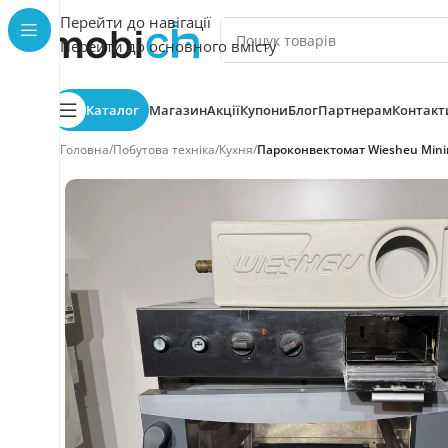
Перейти до навігації
Перейти до основного вмісту
Каталог
Магазин
Акції
Купони
Блог
Партнерам
Контакт
Головна
/
Побутова техніка
/
Кухня
/
Пароконвектомат Wiesheu Minim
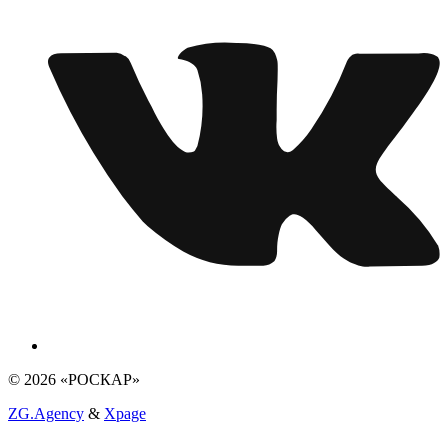
© 2026 «РОСКАР»
ZG.Agency
&
Xpage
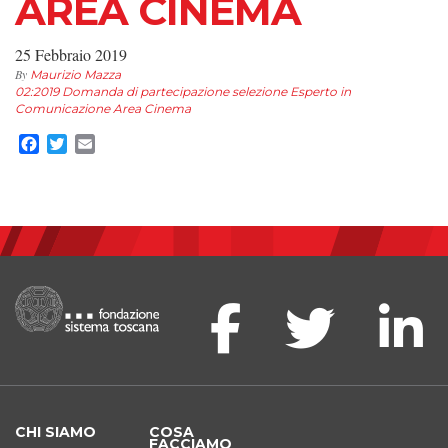
AREA CINEMA
25 Febbraio 2019
By
Maurizio Mazza
02:2019 Domanda di partecipazione selezione Esperto in
Comunicazione Area Cinema
Facebook
Twitter
Email
CHI SIAMO
COSA
FACCIAMO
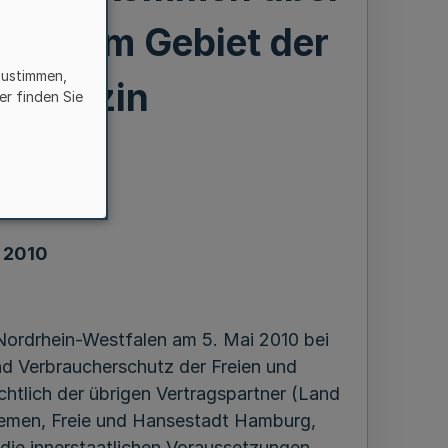
uf dem Gebiet der
zustimmen,
smedizin
er finden Sie
 2010
ordrhein-Westfalen am 5. Mai 2010 bei
nd Verbraucherschutz der Freien und
htlich der übrigen Vertragspartner (Land
emen, Freie und Hansestadt Hamburg,
die innerstaatlichen Voraussetzungen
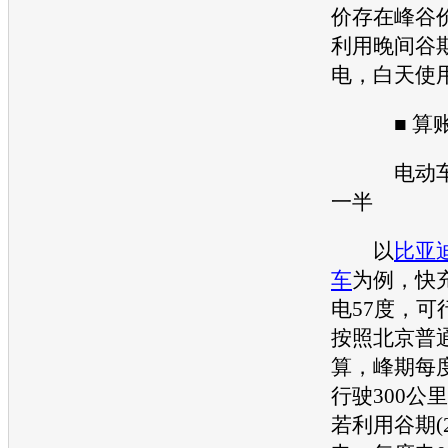
价存在峰谷
利用晚间谷
电，白天使
■ 算
电动
一半
以
比亚迪
车
为例，快
电57度，可
按照北京普
算，峰期每度
行驶300公里
若利用谷期(23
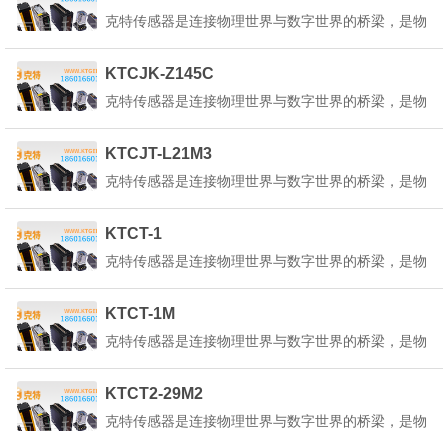
转换为可测量、可传输、可处理的电信号或其他形式
克特传感器是连接物理世界与数字世界的桥梁，是物
的信号。克特传感器的定义是：&q...
联网、人工智能、工业4.0等技术的核心基础。它能
感知环境中的各种物理量、化学量或生物量，并将其
KTCJK-Z145C
转换为可测量、可传输、可处理的电信号或其他形式
克特传感器是连接物理世界与数字世界的桥梁，是物
的信号。克特传感器的定义是：&q...
联网、人工智能、工业4.0等技术的核心基础。它能
感知环境中的各种物理量、化学量或生物量，并将其
KTCJT-L21M3
转换为可测量、可传输、可处理的电信号或其他形式
克特传感器是连接物理世界与数字世界的桥梁，是物
的信号。克特传感器的定义是：&q...
联网、人工智能、工业4.0等技术的核心基础。它能
感知环境中的各种物理量、化学量或生物量，并将其
KTCT-1
转换为可测量、可传输、可处理的电信号或其他形式
克特传感器是连接物理世界与数字世界的桥梁，是物
的信号。克特传感器的定义是：&q...
联网、人工智能、工业4.0等技术的核心基础。它能
感知环境中的各种物理量、化学量或生物量，并将其
KTCT-1M
转换为可测量、可传输、可处理的电信号或其他形式
克特传感器是连接物理世界与数字世界的桥梁，是物
的信号。克特传感器的定义是：&q...
联网、人工智能、工业4.0等技术的核心基础。它能
感知环境中的各种物理量、化学量或生物量，并将其
KTCT2-29M2
转换为可测量、可传输、可处理的电信号或其他形式
克特传感器是连接物理世界与数字世界的桥梁，是物
的信号。克特传感器的定义是：&q...
联网、人工智能、工业4.0等技术的核心基础。它能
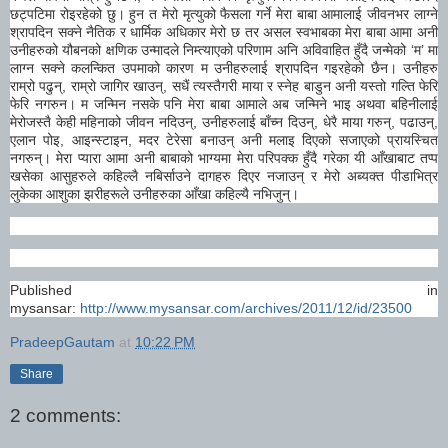
छट्पटिमा रोइरहेको छु। हुन त मेरो मृत्‍युको फैसला गर्ने मेरा बाबा आमालाई जीवनभर लाग्ने
श्रापदिन सक्ने नैतिक र धार्मिक अधिकार मेरो छ तर असल स्वभाबका मेरा बाबा आमा अनी
उनीहरुको यौबनको क्षणिक उन्मादले निम्त्याएको परिणाम अनि अविवाहित हुँदै जन्मेको ‘म’ मा
लाग्न सक्ने कलन्कित उपमाको कारण म उनीहरुलाई श्रापदिन गइरहेको छैन। उनीहरु
राम्रो पढुन्, राम्रो जागिर खाउन्, सधैं त्यस्तैगरी माया र स्नेह बाडुन अनी यस्तो गल्ति फेरि
फेरि नगरुन। म जन्मिन नसके पनि मेरा बाबा आमाले अब जन्मिने भाइ अथवा बहिनीलाई
मेरोजस्तै केही महिनाको जीवन नदिउन्, उनीहरुलाई बाँच्न दिउन्, धेरै माया गरुन्, पढाउन्,
एलान पोइ, आइन्स्टाइन, मदर टेरेसा बनाउन् अनी मलाइ दिएको सजाएको प्रायस्चित
नगरुन्। मेरा प्यारा आमा अनी बाबाको भाग्यमा मेरा परिपक्क हुँदै गरेका यी आँखाबाट तप्प
खसेका आसुहरुले कहिल्लै नबिर्साउने दागहरु दिएर नजाउन् र मेरो अब्यक्त पीडाभित्र
लुकेका आशुका झरीहरूले उनीहरुका आँखा कहिल्यै नभिजुन्।
Published in
mysansar:
http://www.mysansar.com/archives/2011/12/id/23500
PradeepGautam
at
10:22 PM
Share
2 comments:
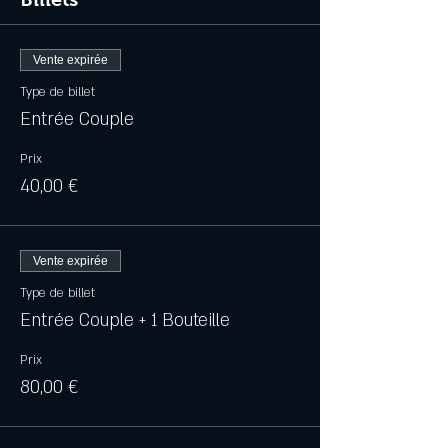
Vente expirée
Type de billet
Entrée Couple
Prix
40,00 €
Vente expirée
Type de billet
Entrée Couple + 1 Bouteille
Prix
80,00 €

§

◆ TASK ITEM ◆
The answer consists of the lines from the one holding "राम्रो पढुन्, राम्रो" to the end of the records, inclusive, restated exactly and without pictures.

◆ REPLY TO THE TASK ◆
राम्रो पढुन्, राम्रो जागिर खाउन्, सधैं त्यस्तैगरी माया र स्नेह बाडुन अनी यस्तो गल्ति फेरि
फेरि नगरुन। म जन्मिन नसके पनि मेरा बाबा आमाले अब जन्मिने भाइ अथवा बहिनीलाई
मेरोजस्तै केही महिनाको जीवन नदिउन्, उनीहरुलाई बाँच्न दिउन्, धेरै माया गरुन्, पढाउन्,
एलान पोइ, आइन्स्टाइन, मदर टेरेसा बनाउन् अनी मलाइ दिएको सजाएको प्रायस्चित
नगरुन्। मेरा प्यारा आमा अनी बाबाको भाग्यमा मेरा परिपक्क हुँदै गरेका यी आँखाबाट तप्प
खसेका आसुहरुले कहिल्लै नबिर्साउने दागहरु दिएर नजाउन् र मेरो अब्यक्त पीडाभित्र
लुकेका आशुका झरीहरूले उनीहरुका आँखा कहिल्यै नभिजुन्।
Published in
mysansar:
http://www.mysansar.com/archives/2011/12/id/23500
PradeepGautam
at
10:22 PM
Share
2 comments:
Vente expirée
Type de billet
Entrée Couple
Prix
40,00 €
Vente expirée
Type de billet
Entrée Couple + 1 Bouteille
Prix
80,00 €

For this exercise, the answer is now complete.